Gold nanoparticle stabilization within tailored cubic mesoporous silica: Optimizing alcohol oxidation activity

Abstract

Stabilizing gold nanoparticles (AuNPs) within a desired size range is critical to realize their promising catalytic performance in many important reactions. Herein, we investigate the anti-sintering properties of cubic mesoporous silica (FDU-12) as a function of pore entrance size. Simple adjustments to the type of organic template and reaction temperature enable the successful synthesis of FDU-12 with controllable entrance sizes (< 3, 3–5 and 7 nm). Excellent anti-sintering properties are observed for FDU-12 with a sub-5-nm entrance size (3–5 nm) over a wide loading concentration (1.0–8.3 wt%) and the AuNPs can be stabilized within a 4.5–5.0-nm range after calcination at 550 °C in air for 5 h. Smaller entrance size (< 3 nm) prevents ingress of 3-nm AuNPs to the mesopores and results in low loading capacity and sintering. Conversely, FDU-12 possessing a larger entrance size (7 nm) shows promising anti-sintering properties at high loading concentrations, although catalytic performance is significantly lost at lower concentrations (e.g. 2.1 wt%, 14.2 ± 5.5 nm).
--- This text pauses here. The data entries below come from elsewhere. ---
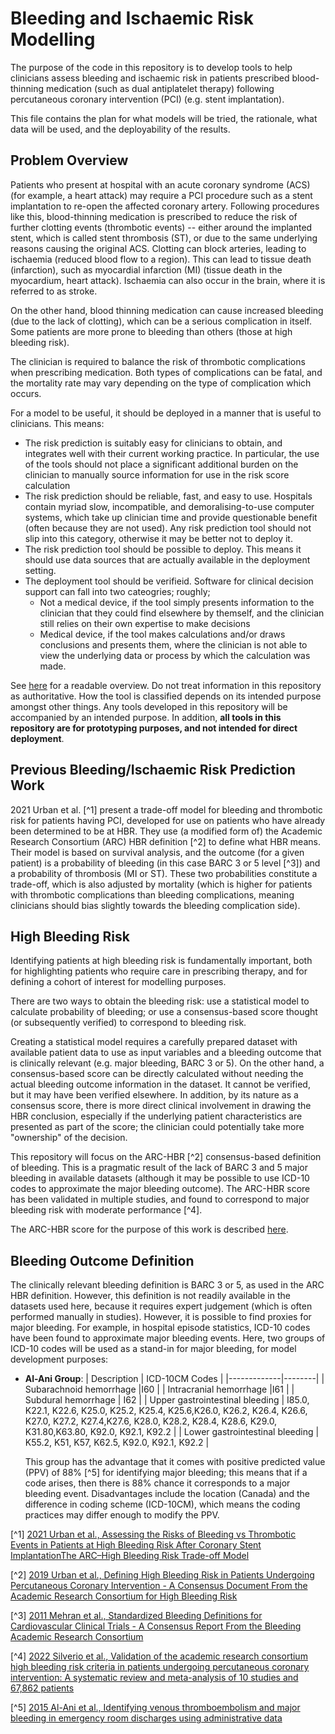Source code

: # Bleeding and Ischaemic Risk Modelling

The purpose of the code in this repository is to develop tools to help clinicians assess bleeding and ischaemic risk in patients prescribed blood-thinning medication (such as dual antiplatelet therapy) following percutaneous coronary intervention (PCI) (e.g. stent implantation).

This file contains the plan for what models will be tried, the rationale, what data will be used, and the deployability of the results.

## Problem Overview

Patients who present at hospital with an acute coronary syndrome (ACS) (for example, a heart attack) may require a PCI procedure such as a stent implantation to re-open the affected coronary artery. Following procedures like this, blood-thinning medication is prescribed to reduce the risk of further clotting events (thrombotic events) -- either around the implanted stent, which is called stent thrombosis (ST), or due to the same underlying reasons causing the original ACS. Clotting can block arteries, leading to ischaemia (reduced blood flow to a region). This can lead to tissue death (infarction), such as myocardial infarction (MI) (tissue death in the myocardium, heart attack). Ischaemia can also occur in the brain, where it is referred to as stroke.

On the other hand, blood thinning medication can cause increased bleeding (due to the lack of clotting), which can be a serious complication in itself. Some patients are more prone to bleeding than others (those at high bleeding risk).

The clinician is required to balance the risk of thrombotic complications when prescribing medication. Both types of complications can be fatal, and the mortality rate may vary depending on the type of complication which occurs. 

For a model to be useful, it should be deployed in a manner that is useful to clinicians. This means:
* The risk prediction is suitably easy for clinicians to obtain, and integrates well with their current working practice. In particular, the use of the tools should not place a significant additional burden on the clinician to manually source information for use in the risk score calculation
* The risk prediction should be reliable, fast, and easy to use. Hospitals contain myriad slow, incompatible, and demoralising-to-use computer systems, which take up clinician time and provide questionable benefit (often because they are not used). Any risk prediction tool should not slip into this category, otherwise it may be better not to deploy it.
* The risk prediction tool should be possible to deploy. This means it should use data sources that are actually available in the deployment setting.
* The deployment tool should be verifieid. Software for clinical decision support can fall into two cateogries; roughly;
    * Not a medical device, if the tool simply presents information to the clinician that they could find elsewhere by themself, and the clinician still relies on their own expertise to make decisions
    * Medical device, if the tool makes calculations and/or draws conclusions and presents them, where the clinician is not able to view the underlying data or process by which the calculation was made.

See [here](https://www.possiblehealth.io/clinical-decision-support-tools-are-they-medical-devices-or-not/) for a readable overview. Do not treat information in this repository as authoritative. How the tool is classified depends on its intended purpose amongst other things. Any tools developed in this repository will be accompanied by an intended purpose. In addition, **all tools in this repository are for prototyping purposes, and not intended for direct deployment**.

## Previous Bleeding/Ischaemic Risk Prediction Work

2021 Urban et al. [^1] present a trade-off model for bleeding and thrombotic risk for patients having PCI, developed for use on patients who have already been determined to be at HBR. They use (a modified form of) the Academic Research Consortium (ARC) HBR definition [^2] to define what HBR means. Their model is based on survival analysis, and the outcome (for a given patient) is a probability of bleeding (in this case BARC 3 or 5 level [^3]) and a probability of thrombosis (MI or ST). These two probabilities constitute a trade-off, which is also adjusted by mortality (which is higher for patients with thrombotic complications than bleeding complications, meaning clinicians should bias slightly towards the bleeding complication side).

## High Bleeding Risk

Identifying patients at high bleeding risk is fundamentally important, both for highlighting patients who require care in prescribing therapy, and for defining a cohort of interest for modelling purposes.

There are two ways to obtain the bleeding risk: use a statistical model to calculate probability of bleeding; or use a consensus-based score thought (or subsequently verified) to correspond to bleeding risk.

Creating a statistical model requires a carefully prepared dataset with available patient data to use as input variables and a bleeding outcome that is clinically relevant (e.g. major bleeding, BARC 3 or 5). On the other hand, a consensus-based score can be directly calculated without needing the actual bleeding outcome information in the dataset. It cannot be verified, but it may have been verified elsewhere. In addition, by its nature as a consensus score, there is more direct clinical involvement in drawing the HBR conclusion, especially if the underlying patient characteristics are presented as part of the score; the clinician could potentially take more "ownership" of the decision.

This repository will focus on the ARC-HBR [^2] consensus-based definition of bleeding. This is a pragmatic result of the lack of BARC 3 and 5 major bleeding in available datasets (although it may be possible to use ICD-10 codes to approximate the major bleeding outcome). The ARC-HBR score has been validated in multiple studies, and found to correspond to major bleeding risk with moderate performance [^4].

The ARC-HBR score for the purpose of this work is described [here](arc_hbr.md).

## Bleeding Outcome Definition

The clinically relevant bleeding definition is BARC 3 or 5, as used in the ARC HBR definition. However, this definition is not readily available in the datasets used here, because it requires expert judgement (which is often performed manually in studies). However, it is possible to find proxies for major bleeding. For example, in hospital episode statistics, ICD-10 codes have been found to approximate major bleeding events. Here, two groups of ICD-10 codes will be used as a stand-in for major bleeding, for model development purposes:

* **Al-Ani Group**: 
    | Description | ICD-10CM Codes |
    |-------------|--------|
    | Subarachnoid hemorrhage |I60 |
    | Intracranial hemorrhage |I61 |
    | Subdural hemorrhage | I62 |
    | Upper gastrointestinal bleeding |  I85.0, K22.1, K22.6, K25.0, K25.2, K25.4, K25.6,K26.0, K26.2, K26.4, K26.6, K27.0, K27.2, K27.4,K27.6, K28.0, K28.2, K28.4, K28.6, K29.0, K31.80,K63.80, K92.0, K92.1, K92.2 |
    | Lower gastrointestinal bleeding |  K55.2, K51, K57, K62.5, K92.0, K92.1, K92.2 |

    This group has the advantage that it comes with positive predicted value (PPV) of 88% [^5] for identifying major bleeding; this means that if a code arises, then there is 88% chance it corresponds to a major bleeding event. Disadvantages include the location (Canada) and the difference in coding scheme (ICD-10CM), which means the coding practices may differ enough to modify the PPV. 









[^1] [2021 Urban et al., Assessing the Risks of Bleeding vs Thrombotic Events in Patients at High Bleeding Risk After Coronary Stent ImplantationThe ARC–High Bleeding Risk Trade-off Model](https://jamanetwork.com/journals/jamacardiology/fullarticle/2774812)

[^2] [2019 Urban et al., Defining High Bleeding Risk in Patients Undergoing Percutaneous Coronary Intervention - A Consensus Document From the Academic Research Consortium for High Bleeding Risk](https://www.ahajournals.org/doi/10.1161/CIRCULATIONAHA.119.040167)

[^3] [2011 Mehran et al., Standardized Bleeding Definitions for Cardiovascular Clinical Trials - A Consensus Report From the Bleeding Academic Research Consortium](https://www.ahajournals.org/doi/10.1161/circulationaha.110.009449)

[^4] [2022 Silverio et al., Validation of the academic research consortium high bleeding risk criteria in patients undergoing percutaneous coronary intervention: A systematic review and meta-analysis of 10 studies and 67,862 patients](https://www.sciencedirect.com/science/article/abs/pii/S0167527321017848)

[^5] [2015 Al-Ani et al., Identifying venous thromboembolism and major bleeding in emergency room discharges using administrative data](https://pubmed.ncbi.nlm.nih.gov/26553020/)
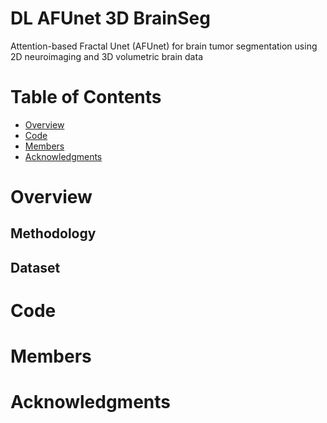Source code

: # DL AFUnet 3D BrainSeg
Attention-based Fractal Unet (AFUnet) for brain tumor segmentation using 2D neuroimaging and 3D volumetric brain data
# Table of Contents
- [Overview](#Overview)
- [Code](#Code)
- [Members](#Members)
- [Acknowledgments](#Acknowledgments)

# Overview

## Methodology

## Dataset

# Code

# Members

# Acknowledgments
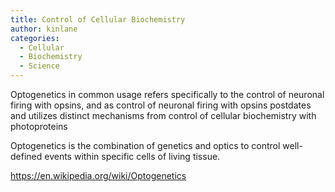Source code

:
 ```yaml
---
title: Control of Cellular Biochemistry
author: kinlane
categories:
  - Cellular
  - Biochemistry
  - Science
---
```

Optogenetics in common usage refers specifically to the control of neuronal firing with opsins, and as control of neuronal firing with opsins postdates and utilizes distinct mechanisms from control of cellular biochemistry with photoproteins

Optogenetics is the combination of genetics and optics to control well-defined events within specific cells of living tissue. 

https://en.wikipedia.org/wiki/Optogenetics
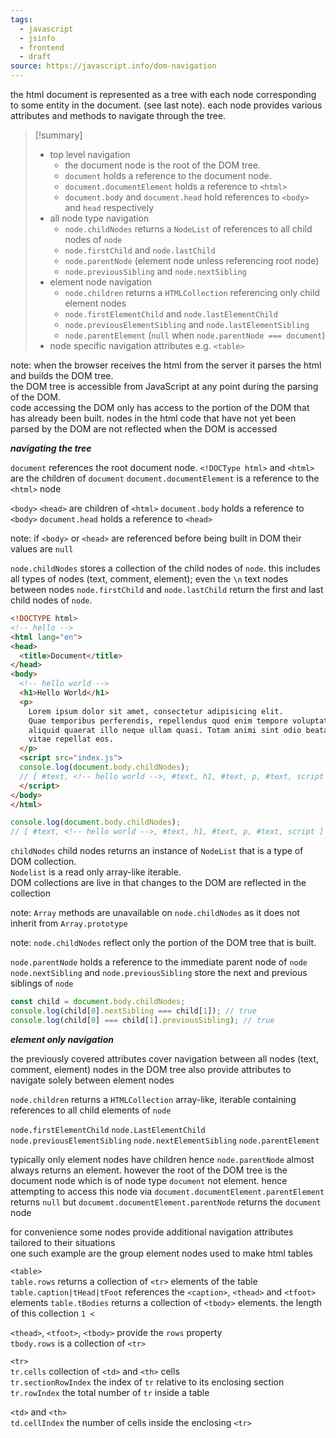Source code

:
 ```yaml
---
tags:
  - javascript
  - jsinfo
  - frontend
  - draft
source: https://javascript.info/dom-navigation
---
```

the html document is represented as a tree with each node corresponding to some entity in the document. (see last note).
each node provides various attributes and methods to navigate through the tree.

> [!summary]
> - top level navigation
>   - the document node is the root of the DOM tree.  
>   - `document` holds a reference to the document node.  
>   - `document.documentElement` holds a reference to `<html>`
>   - `document.body` and `document.head` hold references to `<body>` and `head` respectively
> - all node type navigation
>   - `node.childNodes` returns a `NodeList` of references to all child nodes of `node`
>   - `node.firstChild` and `node.lastChild`
>   - `node.parentNode` (element node unless referencing root node)
>   - `node.previousSibling` and `node.nextSibling`
> - element node navigation
>   - `node.children` returns a `HTMLCollection` referencing only child element nodes
>   - `node.firstElementChild` and `node.lastElementChild`
>   - `node.previousElementSibling` and `node.lastElementSibling`
>   - `node.parentElement` (`null` when `node.parentNode === document`)
> - node specific navigation attributes e.g. `<table>` 

note:
  when the browser receives the html from the server it parses the html and builds the DOM tree.  
  the DOM tree is accessible from JavaScript at any point during the parsing of the DOM.  
  code accessing the DOM only has access to the portion of the DOM that has already been built. 
  nodes in the html code that have not yet been parsed by the DOM are not reflected when the DOM is accessed

***navigating the tree***

`document` references the root document node.
`<!DOCType html>` and `<html>` are the children of `document`
`document.documentElement` is a reference to the `<html>` node

`<body>` `<head>` are children of `<html>`
`document.body` holds a reference to `<body>`
`document.head` holds a reference to `<head>`

note:
  if `<body>` or `<head>` are referenced before being built in DOM their values are `null`

`node.childNodes` stores a collection of the child nodes of `node`.
this includes all types of nodes (text, comment, element); even the `\n` text nodes between nodes
`node.firstChild` and `node.lastChild` return the first and last child nodes of `node`.

```html
<!DOCTYPE html>
<!-- hello -->
<html lang="en">
<head>
  <title>Document</title>
</head>
<body>
  <!-- hello world -->
  <h1>Hello World</h1>
  <p>
    Lorem ipsum dolor sit amet, consectetur adipisicing elit. 
    Quae temporibus perferendis, repellendus quod enim tempore voluptate 
    aliquid quaerat illo neque ullam quasi. Totam animi sint odio beatae 
    vitae repellat eos.
  </p>
  <script src="index.js">
  console.log(document.body.childNodes);
  // [ #text, <!-- hello world -->, #text, h1, #text, p, #text, script ]
  </script>
</body>
</html>
```

```javascript
console.log(document.body.childNodes);
// [ #text, <!-- hello world -->, #text, h1, #text, p, #text, script ]
```

`childNodes`
child nodes returns an instance of `NodeList` that is a type of DOM collection.  
`Nodelist` is a read only array-like iterable.  
DOM collections are live in that changes to the DOM are reflected in the collection

note:
  `Array` methods are unavailable on `node.childNodes` as it does not inherit from `Array.prototype`

note:
  `node.childNodes` reflect only the portion of the DOM tree that is built.

`node.parentNode` holds a reference to the immediate parent node of `node`
`node.nextSibling` and `node.previousSibling` store the next and previous siblings of `node`

```javascript
const child = document.body.childNodes;
console.log(child[0].nextSibling === child[1]); // true
console.log(child[0] === child[1].previousSibling); // true
```

***element only navigation***

the previously covered attributes cover navigation between all nodes (text, comment, element)
nodes in the DOM tree also provide attributes to navigate solely between element nodes

`node.children`
returns a `HTMLCollection` array-like, iterable containing references to all child elements of `node`

`node.firstElementChild`
`node.LastElementChild`
`node.previousElementSibling`
`node.nextElementSibling`
`node.parentElement`

typically only element nodes have children hence `node.parentNode` almost always returns an element. however the root of the DOM tree is the document node which is of node type `document` not element. hence attempting to access this node via `document.documentElement.parentElement` returns `null` but `documemt.documentElement.parentNode` returns the `document` node

for convenience some nodes provide additional navigation attributes tailored to their situations  
one such example are the group element nodes used to make html tables  

`<table>`  
`table.rows` returns a collection of `<tr>` elements of the table  
`table.caption|tHead|tFoot` references the `<caption>`, `<thead>` and `<tfoot>` elements
`table.tBodies` returns a collection of `<tbody>` elements. the length of this collection `1 <` 

`<thead>`, `<tfoot>`, `<tbody>` provide the `rows` property  
`tbody.rows` is a collection of `<tr>` 

`<tr>`  
`tr.cells` collection of `<td>` and `<th>` cells  
`tr.sectionRowIndex` the index of `tr` relative to its enclosing section
`tr.rowIndex` the total number of `tr` inside a table

`<td>` and `<th>`  
`td.cellIndex` the number of cells inside the enclosing `<tr>`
Different anti-sintering mechanisms are proposed for each of the different FDU-12 entrance sizes. Additionally, catalytic data indicates that the obtained 4.5-nm AuNPs supported on FDU-12 with a sub-5-nm entrance size exhibit excellent mass-specific activity (1544 mmol gAu–1 h–1) and selectivity (> 99%) at 230 °C for the gas-phase selective oxidation of cyclohexanol.